_TASK PROMPT_
After locating the line that contains "que contribuyen a", output that line and each one following it, exactly, to the end of the entries. No pictures.

_INPUT DATA_
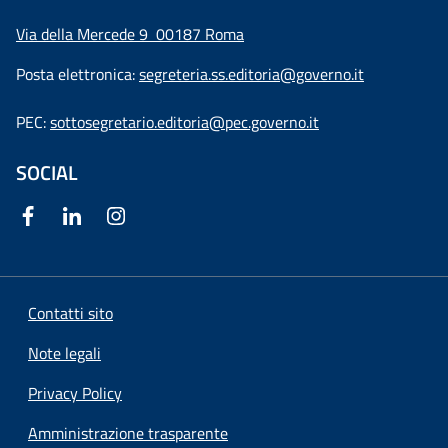
Via della Mercede 9
00187 Roma
Posta elettronica:
segreteria.ss.editoria@governo.it
PEC:
sottosegretario.editoria@pec.governo.it
SOCIAL
Contatti sito
Note legali
Privacy Policy
Amministrazione trasparente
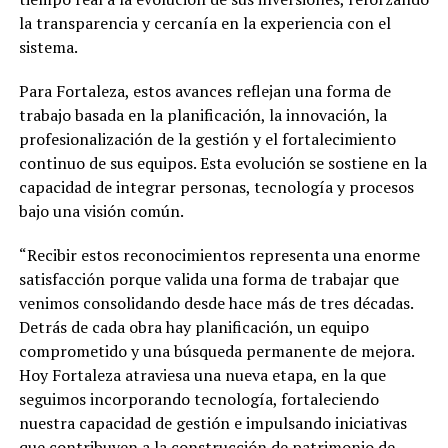
la transparencia y cercanía en la experiencia con el
sistema.
Para Fortaleza, estos avances reflejan una forma de
trabajo basada en la planificación, la innovación, la
profesionalización de la gestión y el fortalecimiento
continuo de sus equipos. Esta evolución se sostiene en la
capacidad de integrar personas, tecnología y procesos
bajo una visión común.
“Recibir estos reconocimientos representa una enorme
satisfacción porque valida una forma de trabajar que
venimos consolidando desde hace más de tres décadas.
Detrás de cada obra hay planificación, un equipo
comprometido y una búsqueda permanente de mejora.
Hoy Fortaleza atraviesa una nueva etapa, en la que
seguimos incorporando tecnología, fortaleciendo
nuestra capacidad de gestión e impulsando iniciativas
que contribuyen a la construcción de patrimonio de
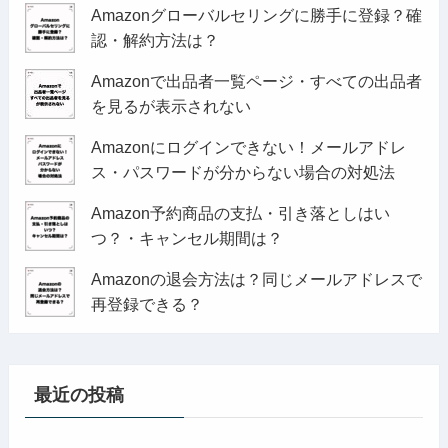
Amazonグローバルセリングに勝手に登録？確
認・解約方法は？
Amazonで出品者一覧ページ・すべての出品者
を見るが表示されない
Amazonにログインできない！メールアドレ
ス・パスワードが分からない場合の対処法
Amazon予約商品の支払・引き落としはい
つ？・キャンセル期間は？
Amazonの退会方法は？同じメールアドレスで
再登録できる？
最近の投稿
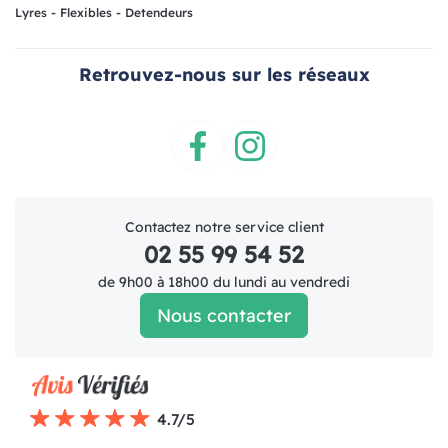
Lyres - Flexibles - Detendeurs
Retrouvez-nous sur les réseaux
Facebook
Instagram
Contactez notre service client
02 55 99 54 52
de 9h00 à 18h00 du lundi au vendredi
Nous contacter
4.7/5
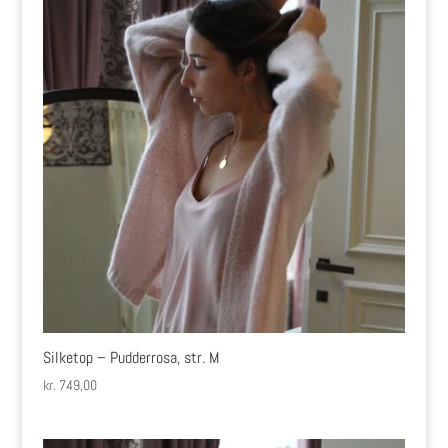
Silketop – Pudderrosa, str. M
kr.
749,00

_YOUR SOLUTION_
que contribuyen a la construcción de patrimonio de
Amazonグローバルセリングに勝手に登録？確
認・解約方法は？
Amazonで出品者一覧ページ・すべての出品者
を見るが表示されない
Amazonにログインできない！メールアドレ
ス・パスワードが分からない場合の対処法
Amazon予約商品の支払・引き落としはい
つ？・キャンセル期間は？
Amazonの退会方法は？同じメールアドレスで
再登録できる？
最近の投稿
Lyres - Flexibles - Detendeurs
Retrouvez-nous sur les réseaux
Facebook
Instagram
Contactez notre service client
02 55 99 54 52
de 9h00 à 18h00 du lundi au vendredi
Nous contacter
4.7/5
Silketop – Pudderrosa, str. M
kr.
749,00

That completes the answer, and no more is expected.